Spielberg foi um dos principais responsáveis pela infantilização do cinema americano, concentrando todas as suas munições em histórias de e para idosos e crianças –mesmo se, nesse gênero, tenha realizado algumas obras-primas, como "E.T.". Seria injusto, no entanto, dizer que "Schindler's List" é apenas um exemplo dessa infantilização dos sentimentos. Spielberg parte de uma história emocionante para realizar um filme que os americanos, não sem uma boa dose de infantilidade, chamam desde 1.º de janeiro de "o filme do ano".
Em "Schindler's List" a estética do infantilismo emerge vez por outra mas sobretudo no grotesco final onde os sobreviventes reais da história aparecem na tela como que para justificar que o que se viu até ali é de fato real. Uma das premissas da estética do infantilismo é fazer com que o espectador acredite sempre que o que está vendo é real, confunda imaginário com realidade.
O principal exemplo dessa debilização é "Philadelphia", de Jonathan Demme.

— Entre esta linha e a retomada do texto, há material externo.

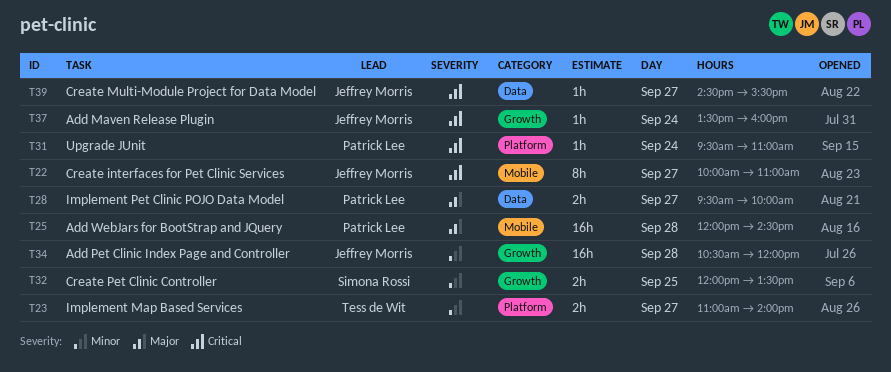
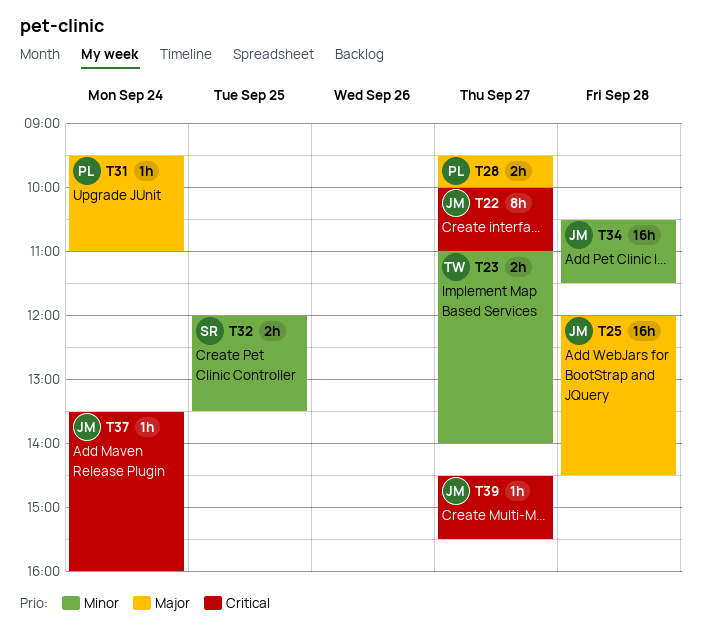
T25, owner: Patrick Lee -> Jeffrey Morris
T31, priority: Critical -> Major
T34, ends: 12:00 -> 11:30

A premissa, no caso, já é infantil: fazer o primeiro filme de Hollywood sobre a Aids, para "conscientizar" uma sociedade de crianças cegas. "Philadelphia" não é horrível apenas por não mostrar as coisas como elas são (um casal de homossexuais que nem mesmo se beijam, uma família adorável dando todo o apoio ao rapaz doente etc.), principal queixa da comunidade gay em relação ao filme, mas por partir do princípio de apresentar uma cartilha de comportamento piedoso e compassivo ao espectador-criança.
Eastwood, Spielberg e Demme são consenso hoje entre críticos de todo o mundo. São os novos diretores-autores de um cinema feito para quem ainda baba na camisa.